Les petites histoires derrière les guitares les plus chères du monde
La guitare fait partie de ces hobbies qui, quand on s’y met assez jeune, nous font prendre conscience de la valeur - et du prix - des choses. Quitte à parler matérialisme plutôt qu’éveil musical, on comprend qu'en tannant nos parents pour qu’ils nous achètent notre premier instrument, qu’il en existe de qualités aussi diverses qu’imperceptibles à nos yeux, et à des fourchettes de prix dont l’ampleur dépasse tout simplement notre entendement. On fait un tour dans un shop, chez Cultura ou sur Thomann, et on y trouve une gamme allant des dizaines, aux dizaines de milliers d’euros : l’électrique la moins chère sur Thomann est à 59 €, la plus chère à 25.190 €.

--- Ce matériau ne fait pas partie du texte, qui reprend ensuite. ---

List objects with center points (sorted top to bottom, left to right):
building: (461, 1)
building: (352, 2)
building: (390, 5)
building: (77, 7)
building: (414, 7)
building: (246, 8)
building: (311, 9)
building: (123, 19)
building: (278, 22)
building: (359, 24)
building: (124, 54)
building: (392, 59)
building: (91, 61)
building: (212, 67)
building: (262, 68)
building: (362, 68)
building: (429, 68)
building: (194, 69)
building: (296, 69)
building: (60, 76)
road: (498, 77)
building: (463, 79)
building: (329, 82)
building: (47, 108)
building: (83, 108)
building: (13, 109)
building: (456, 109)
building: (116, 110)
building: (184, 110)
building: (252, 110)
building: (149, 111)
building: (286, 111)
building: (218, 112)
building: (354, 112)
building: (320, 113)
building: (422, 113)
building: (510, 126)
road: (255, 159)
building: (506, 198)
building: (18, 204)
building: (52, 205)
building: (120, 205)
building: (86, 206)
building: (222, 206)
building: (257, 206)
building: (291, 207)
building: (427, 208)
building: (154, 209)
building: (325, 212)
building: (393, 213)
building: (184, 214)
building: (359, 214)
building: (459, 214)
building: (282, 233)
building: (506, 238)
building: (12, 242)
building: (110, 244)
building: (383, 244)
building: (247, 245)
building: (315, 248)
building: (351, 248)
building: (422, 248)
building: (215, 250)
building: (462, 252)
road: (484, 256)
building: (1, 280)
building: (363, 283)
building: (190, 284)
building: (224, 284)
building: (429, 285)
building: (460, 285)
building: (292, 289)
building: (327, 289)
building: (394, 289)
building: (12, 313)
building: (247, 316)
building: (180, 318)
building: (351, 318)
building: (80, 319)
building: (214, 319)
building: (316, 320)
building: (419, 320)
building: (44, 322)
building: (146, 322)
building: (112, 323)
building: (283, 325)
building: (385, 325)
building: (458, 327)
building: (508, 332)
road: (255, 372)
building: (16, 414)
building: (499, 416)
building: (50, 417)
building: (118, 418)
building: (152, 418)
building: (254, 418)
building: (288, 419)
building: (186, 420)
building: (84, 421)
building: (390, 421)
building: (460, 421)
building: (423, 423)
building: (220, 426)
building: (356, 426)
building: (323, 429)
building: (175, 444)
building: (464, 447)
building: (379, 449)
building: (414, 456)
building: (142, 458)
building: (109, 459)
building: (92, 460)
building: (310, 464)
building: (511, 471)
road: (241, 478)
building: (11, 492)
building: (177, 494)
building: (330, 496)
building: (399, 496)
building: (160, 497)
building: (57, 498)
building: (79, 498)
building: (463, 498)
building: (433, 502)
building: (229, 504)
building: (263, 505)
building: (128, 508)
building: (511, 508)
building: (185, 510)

La Fender George Harrison "Rocky" MBPW, la plus chère du site thomann.de
Et ça, c’est sur le marché : on parle d’objets neufs, dont la valeur est jugée mathématiquement sur la base d’un modèle de construction défini. Le prix de la guitare dépend alors, entre autres, de la qualité des matériaux utilisés, de son lieu et mode de fabrication (industrielle ou manuelle, seule ou à la chaine, sur place ou délocalisée), et enfin des objectifs de vente et de la rareté qu’on lui donne. Faites passer l’instrument aux mains d’une rockstar ou deux, et la grille d’évaluation se renverse complètement. Importent maintenant les cordes, les modifications apportées, les enregistrements sur lesquels on l’entend, aux mains de qui, lors de quel concert… Tout cela apporte à la valeur de l’objet, certes. Mais comment en juger le prix ? Face à l’impossibilité de quantifier objectivement cette authenticité, les enchères interrogent la valeur subjective que chacun y accorde. Alors qu’à la valeur de l’objet lui-même se substitue quelque chose d’impalpable, une aura, les prix prennent, eux aussi, une ascension mystique. Petit tour d’horizon des cinq guitares les plus chères de l’histoire.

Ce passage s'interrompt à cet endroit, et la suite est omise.